-- Exercise data follows --

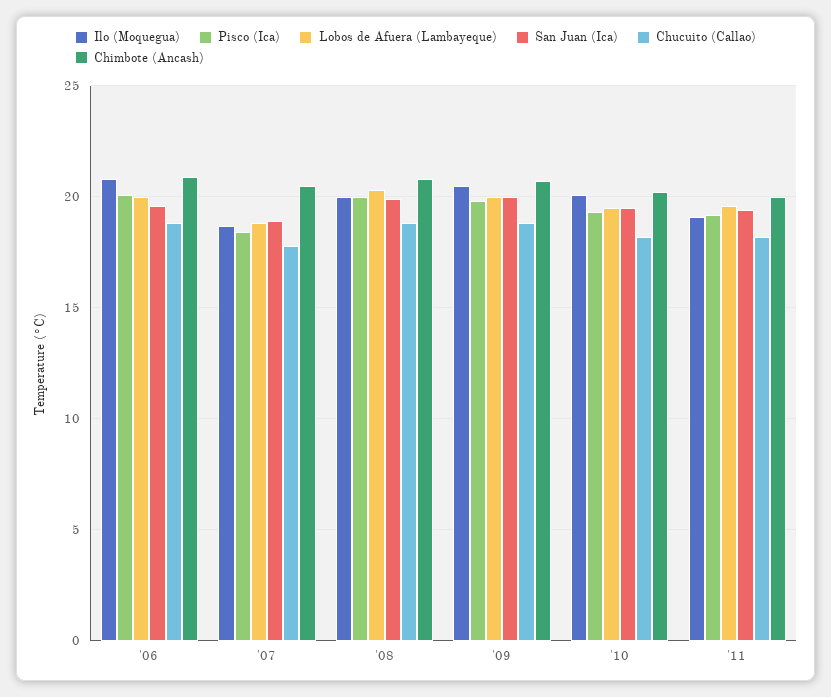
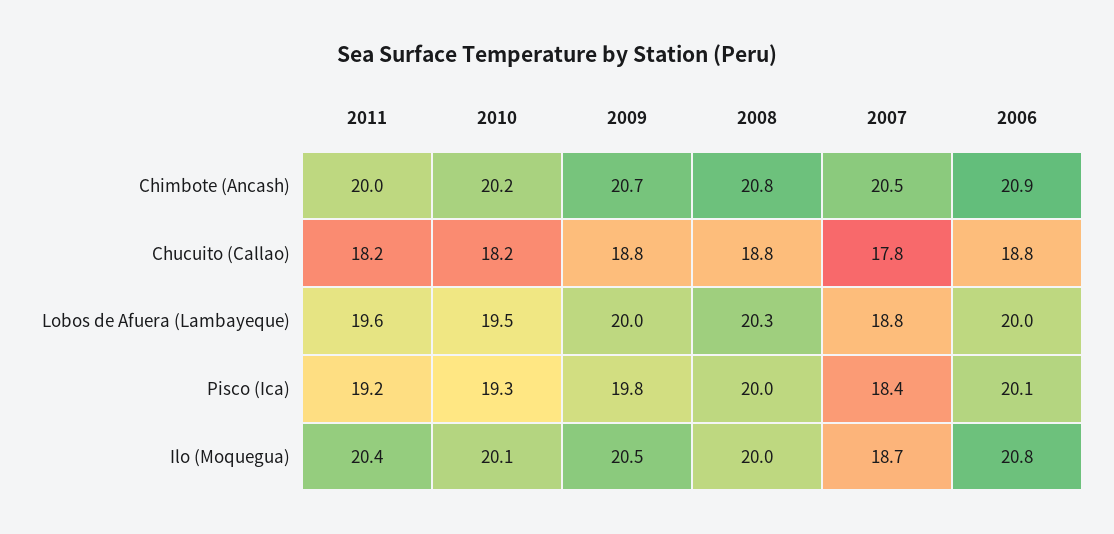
San Juan (Ica), '06: 19.5 -> none
San Juan (Ica), '07: 19 -> none
San Juan (Ica), '08: 20 -> none
San Juan (Ica), '09: 20 -> none
San Juan (Ica), '10: 19.5 -> none
Ilo (Moquegua), '11: 19 -> 20.4
San Juan (Ica), '11: 19.5 -> none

-- Exercise data concluded --

- **Request**
Every record must be duplicated exactly, except for the pictures, which are left out.

- **Reply to the task**
San Juan (Ica), '06: 19.5 -> none
San Juan (Ica), '07: 19 -> none
San Juan (Ica), '08: 20 -> none
San Juan (Ica), '09: 20 -> none
San Juan (Ica), '10: 19.5 -> none
Ilo (Moquegua), '11: 19 -> 20.4
San Juan (Ica), '11: 19.5 -> none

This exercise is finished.